PDF(Pubmed)
Abstract:
The senescence of nucleus pulposus (NP) cells (NPCs), which is induced by the anomalous accumulation of reactive oxygen species (ROS), is a major cause of intervertebral disc degeneration (IVDD). In this research, glutathione-doped carbon dots (GSH-CDs), which are novel carbon dot antioxidant nanozymes, were successfully constructed to remove large amounts of ROS for the maintenance of NP tissue at the physical redox level. After significantly scavenging endogenous ROS via exerting antioxidant activities, such as superoxide dismutase (SOD), catalase (CAT), glutathione peroxidase (GPx), and total antioxidant capacity, GSH-CDs with good biocompatibility have been demonstrated to effectively improve mitochondrial dysfunction and rescue NPCs from senescence, catabolism, and inflammatory factors in vivo and in vitro.
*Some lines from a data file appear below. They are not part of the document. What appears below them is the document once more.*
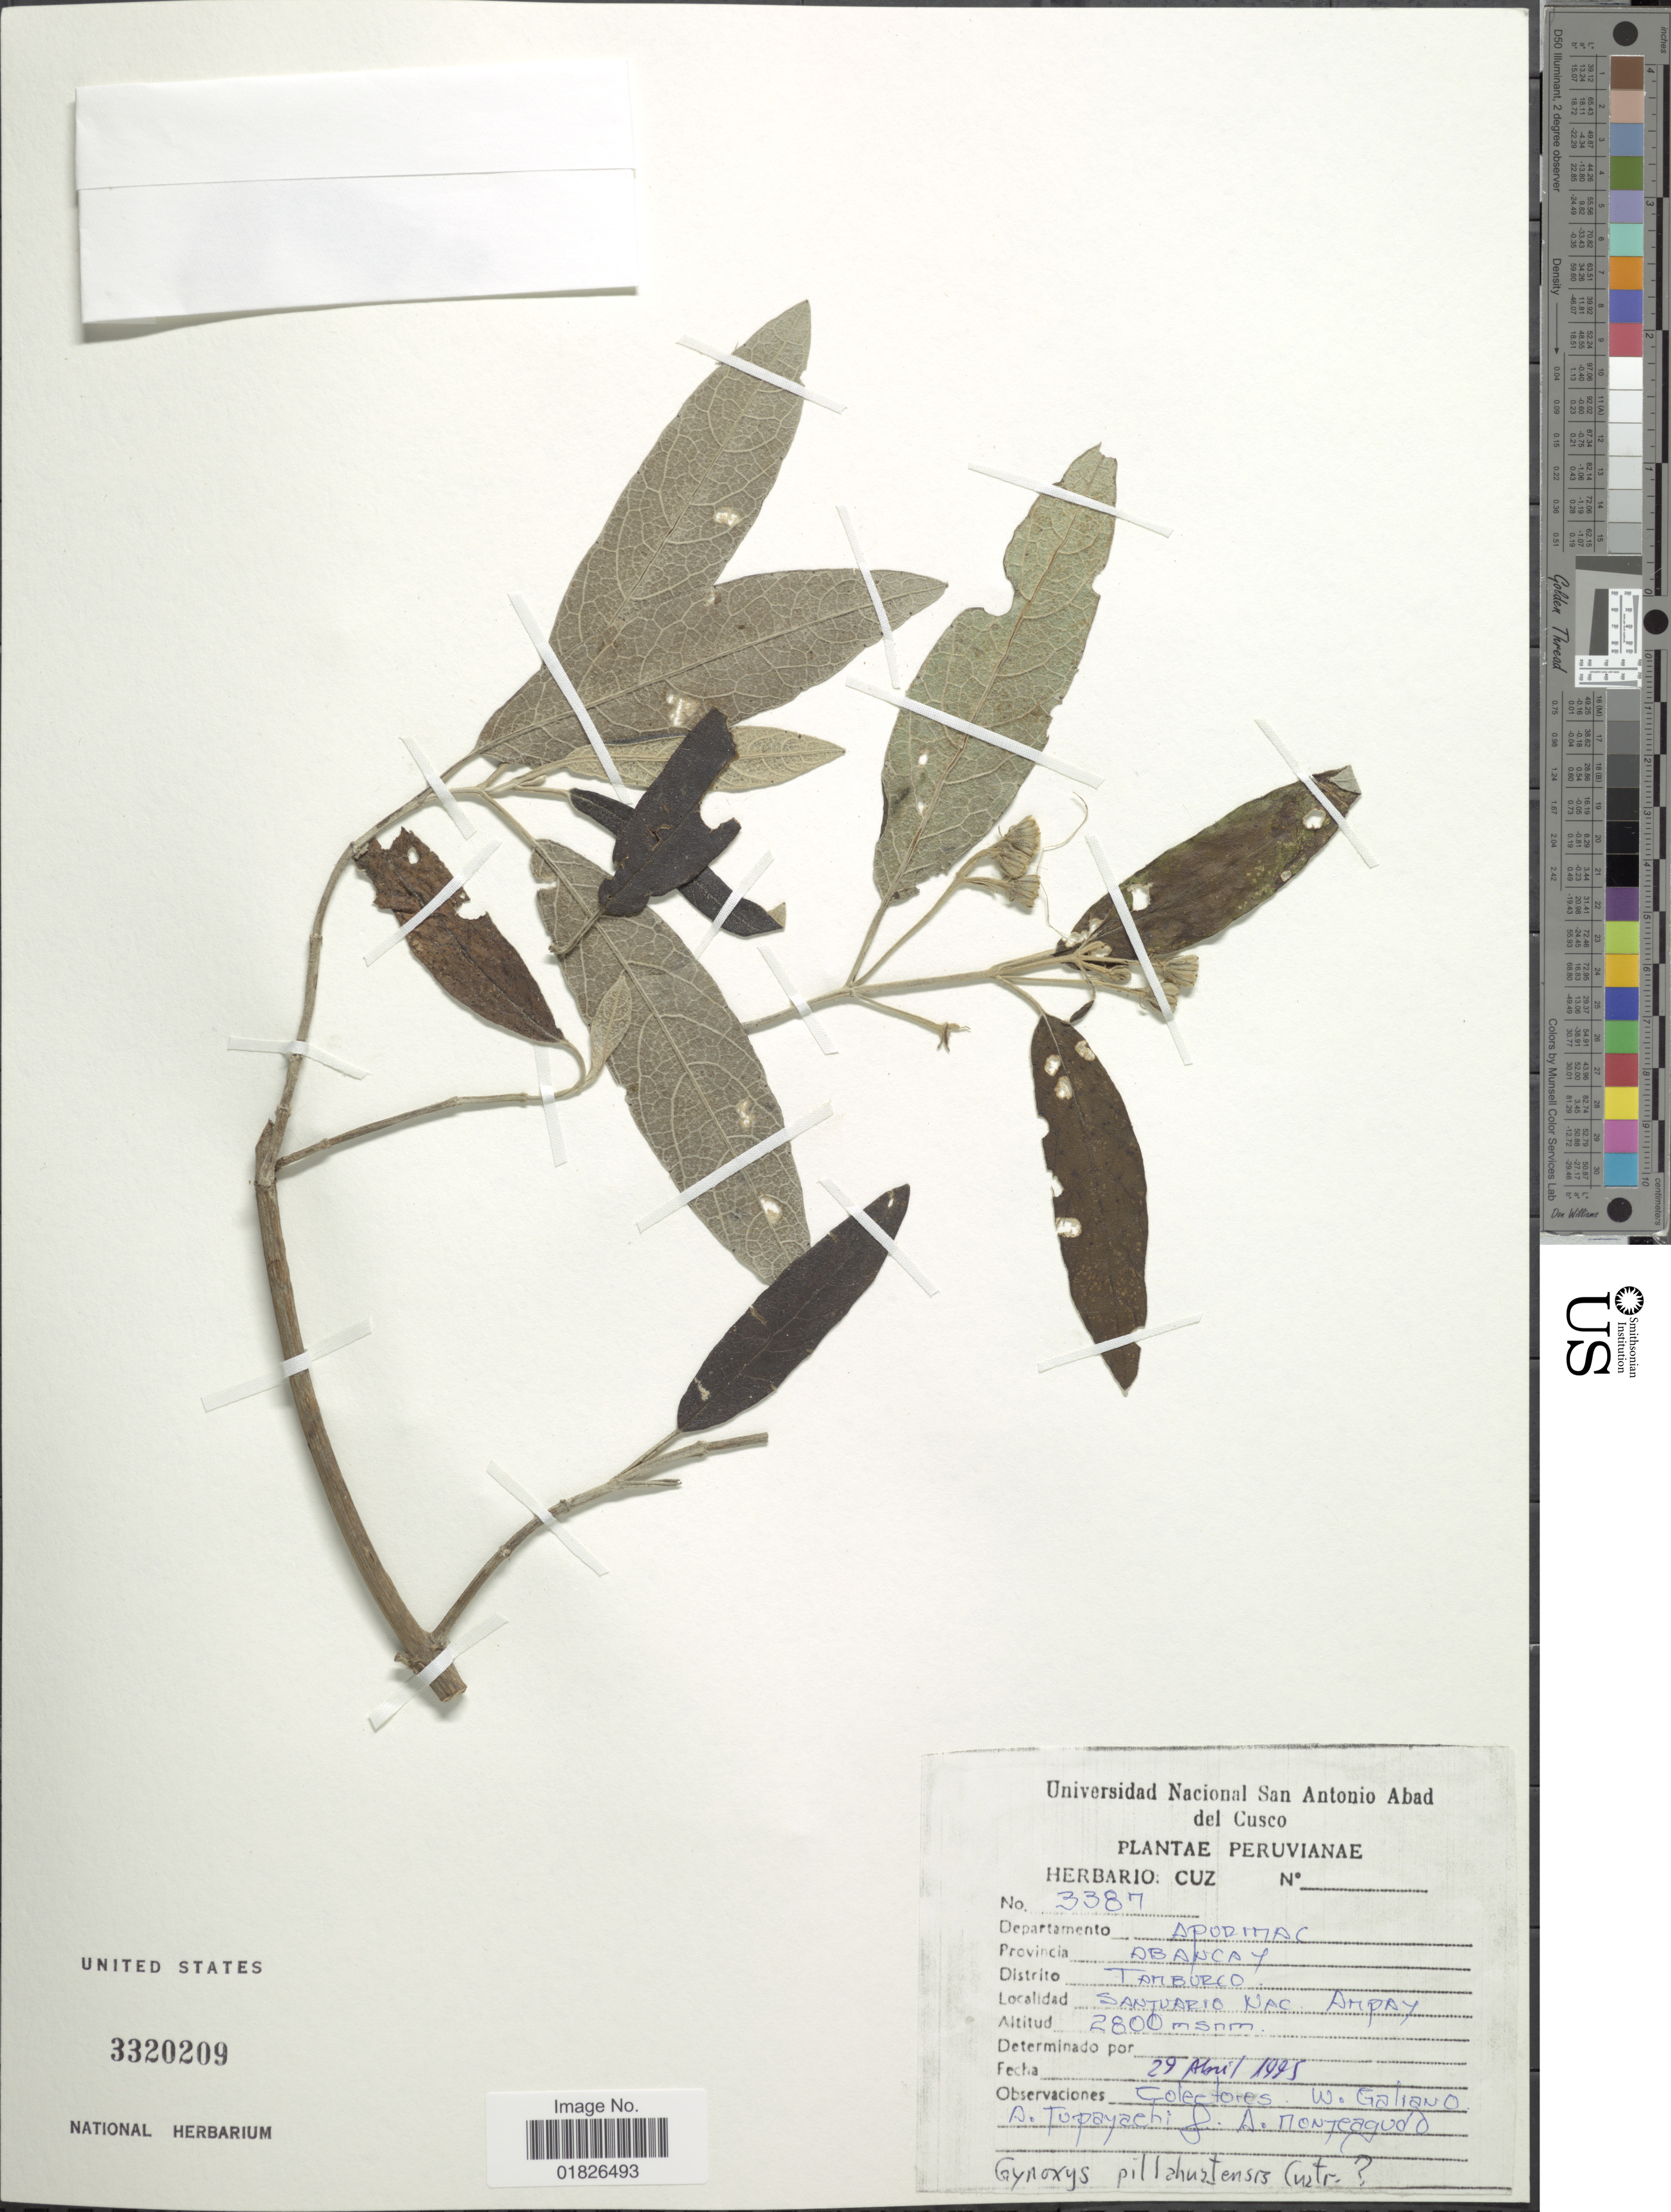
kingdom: Plantae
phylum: Tracheophyta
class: Magnoliopsida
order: Asterales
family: Asteraceae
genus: Gynoxys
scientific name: Gynoxys pillahuatensis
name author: Cuatrec.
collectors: W. Galiano, A. Tupayachi H. & A. Monteagudo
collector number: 3387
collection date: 1995-04-29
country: Peru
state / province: Apurímac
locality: Provincia Abancay, Distrito Tamburco, Santuario Nacional Ampay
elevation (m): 2800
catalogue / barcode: US 3320209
In vivo imaging data and histomorphological indicators, such as the disc height index (DHI) and Pfirrmann grade, demonstrated prominent improvements in the progression of IVDD after the topical application of GSH-CDs. In summary, this study investigated the GSH-CDs nanozyme, which possesses excellent potential to inhibit the senescence of NPCs with mitochondrial lesions induced by the excessive accumulation of ROS and improve the progression of IVDD, providing potential therapeutic options for clinical treatment.
摘要:
髓核(NP)细胞(NPCs)的衰老,这是由活性氧(ROS)的异常积累引起的,是椎间盘退变(IVDD)的主要病因。在这项研究中,谷胱甘肽掺杂碳点(GSH-CD),这是一种新型的碳点抗氧化纳米酶,在物理氧化还原水平上成功构建了去除大量ROS以维持NP组织。通过发挥抗氧化活性显著清除内源性ROS后,如超氧化物歧化酶(SOD),过氧化氢酶(CAT),谷胱甘肽过氧化物酶(GPx),和总抗氧化能力,具有良好生物相容性的GSH-CD已被证明可以有效改善线粒体功能障碍并挽救NPC的衰老。分解代谢,体内和体外炎症因子。体内成像数据和组织形态学指标,例如圆盘高度指数(DHI)和Pfirrmann等级,在局部应用GSH-CD后,IVDD的进展显着改善。总之,这项研究调查了GSH-CD纳米酶,具有抑制由ROS过度积累引起的线粒体损伤的NPCs衰老和改善IVDD进程的潜力,为临床治疗提供潜在的治疗选择。